Suck it Cotter, why don't you try to fight against public use of alcohol. Michigan has terrible problems with the drink. However, I do love to see my home state making at least some progress in the fight against marijuana prohibition. Awesome that Schmidt can return to Michigan, but dude, you're leaving California for Michigan... Why?


----------



## NorCalHal (Mar 21, 2009)

Still unbelievable about the 2.5 oz max possesion.


----------



## Lemmongrass (Mar 21, 2009)

with dry to wet weight factoring in and the gov not considering that, its impossible to legally grow 2.5oz of dried pot isnt it.......


----------



## tcbud (Mar 21, 2009)

Maybe they can figure out how to tax the Medical MJ.  From what I hear, Michigan is one of the hardest hit states in the union by the "resesion/depression".


----------



## docfishwrinkle (Mar 21, 2009)

yeah taxs us some more! eff that! for smokers here we just got hit hard w/ state & in couple wks fed tobacco tax. so after said & done additional $2 per pack or tin of dip. total of oh $7 for a can of kodiak! sorry tc not tryin to dog ya but thats all we get here is taxed so eff MJ tax, but im sure jenny granmole will get hip to the hop soon enough. state is now letting bars stay open til 4am. why you ask so they sell more booze so more tax $ & more drunk driving tix. ave dui will cost 5-10k. i know 1st hand. sorry 4 rant but obviously sore subject.


----------



## NewbieG (Mar 21, 2009)

tcbud said:
			
		

> Maybe they can figure out how to tax the Medical MJ.  From what I hear, Michigan is one of the hardest hit states in the union by the "resesion/depression".



Why would you tax a medicine... honestly tc thats just kinda silly..


----------



## NewbieG (Mar 21, 2009)

docfishwrinkle said:
			
		

> yeah taxs us some more! eff that! for smokers here we just got hit hard w/ state & in couple wks fed tobacco tax. so after said & done additional $2 per pack or tin of dip. total of oh $7 for a can of kodiak! sorry tc not tryin to dog ya but thats all we get here is taxed so eff MJ tax, but im sure jenny granmole will get hip to the hop soon enough. state is now letting bars stay open til 4am. why you ask so they sell more booze so more tax $ & more drunk driving tix. ave dui will cost 5-10k. i know 1st hand. sorry 4 rant but obviously sore subject.

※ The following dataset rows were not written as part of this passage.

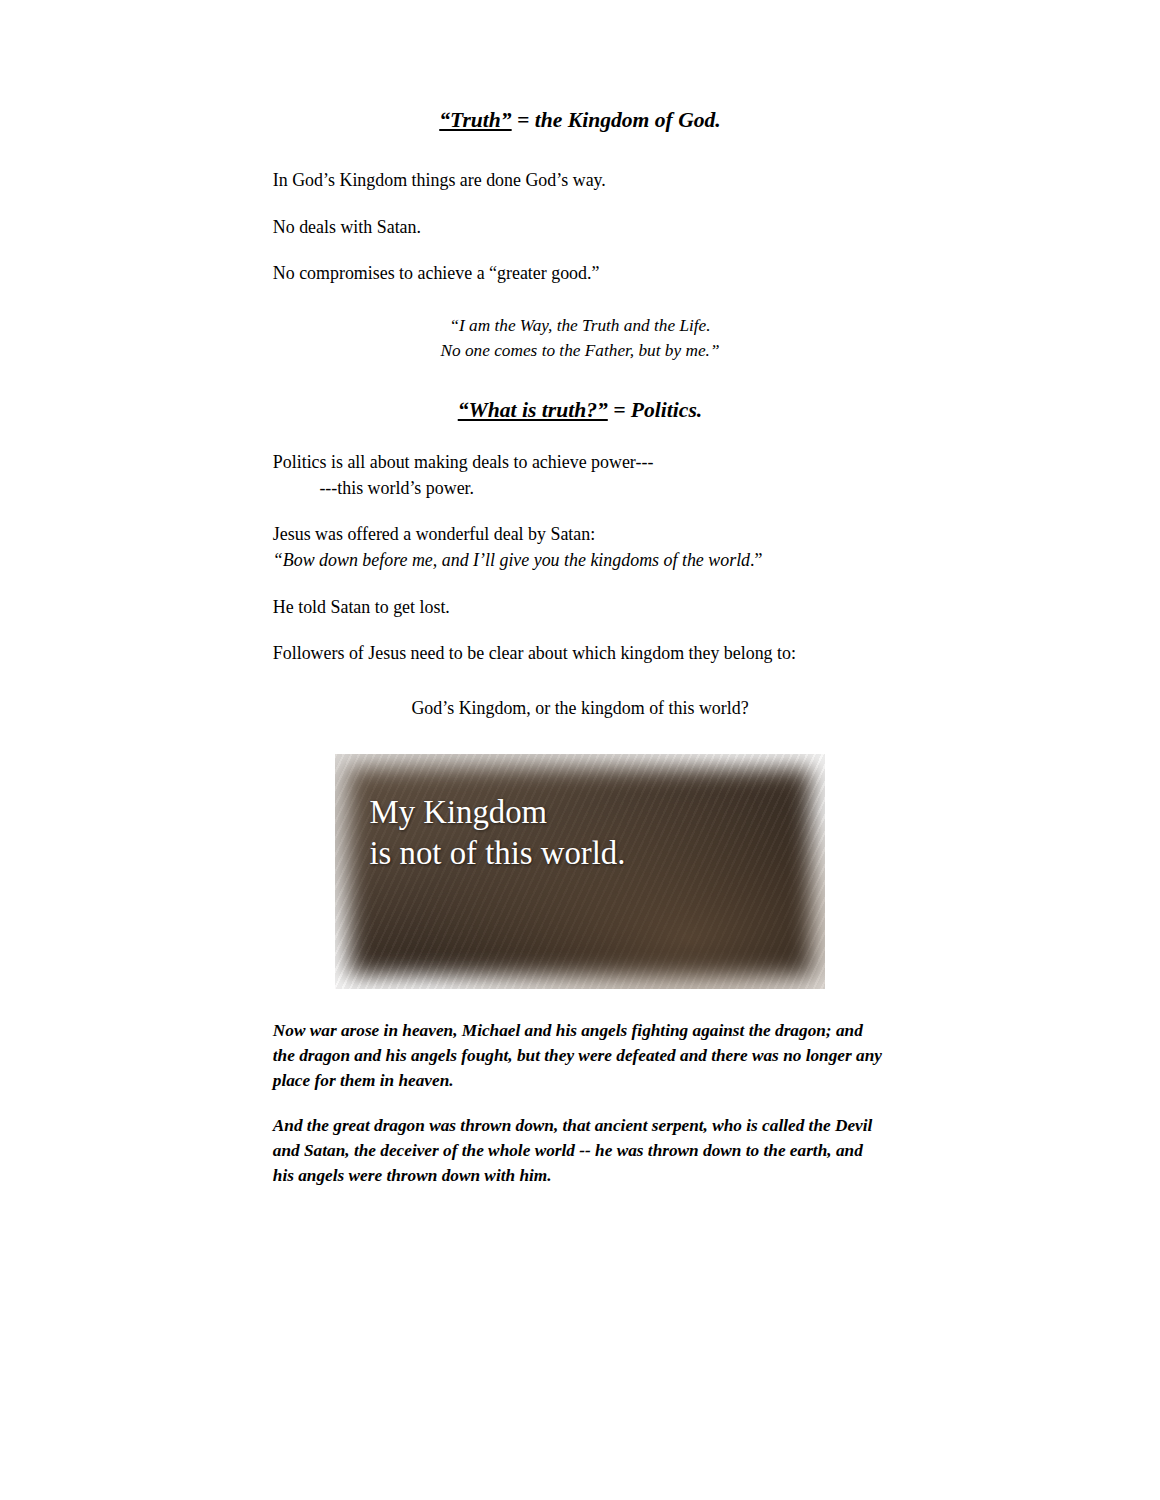“Truth” = the Kingdom of God.
In God’s Kingdom things are done God’s way.
No deals with Satan.
No compromises to achieve a “greater good.”
“I am the Way, the Truth and the Life.
No one comes to the Father, but by me.”
“What is truth?” = Politics.
Politics is all about making deals to achieve power---
---this world’s power.
Jesus was offered a wonderful deal by Satan:
“Bow down before me, and I’ll give you the kingdoms of the world.”
He told Satan to get lost.
Followers of Jesus need to be clear about which kingdom they belong to:
God’s Kingdom, or the kingdom of this world?
My Kingdom
is not of this world.
Now war arose in heaven, Michael and his angels fighting against the dragon; and the dragon and his angels fought, but they were defeated and there was no longer any place for them in heaven.
And the great dragon was thrown down, that ancient serpent, who is called the Devil and Satan, the deceiver of the whole world -- he was thrown down to the earth, and his angels were thrown down with him.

The government isn't making you buy 5 dollar beers, get **** faced then drive home... lol how about its none of the governments business to control hours of operation for a private enterprise?


----------



## docfishwrinkle (Mar 22, 2009)

newbie hate 2 inform but bars will stay open later 2 make more cheese & when economical downfall happens fact is more people drink. & no gov't didnt make me buy $5 beer i dont go 2 bars 4 that reason. im not sure where ur coming from? how do u propose we keep gov't outta private enterprise? nice disclaimer in ur sig. really think that will keep u from getting into trouble? ur missing the point. TAXES!!!


----------



## docfishwrinkle (Mar 22, 2009)

NewbieG said:
			
		

> Why would you tax a medicine... honestly tc thats just kinda silly..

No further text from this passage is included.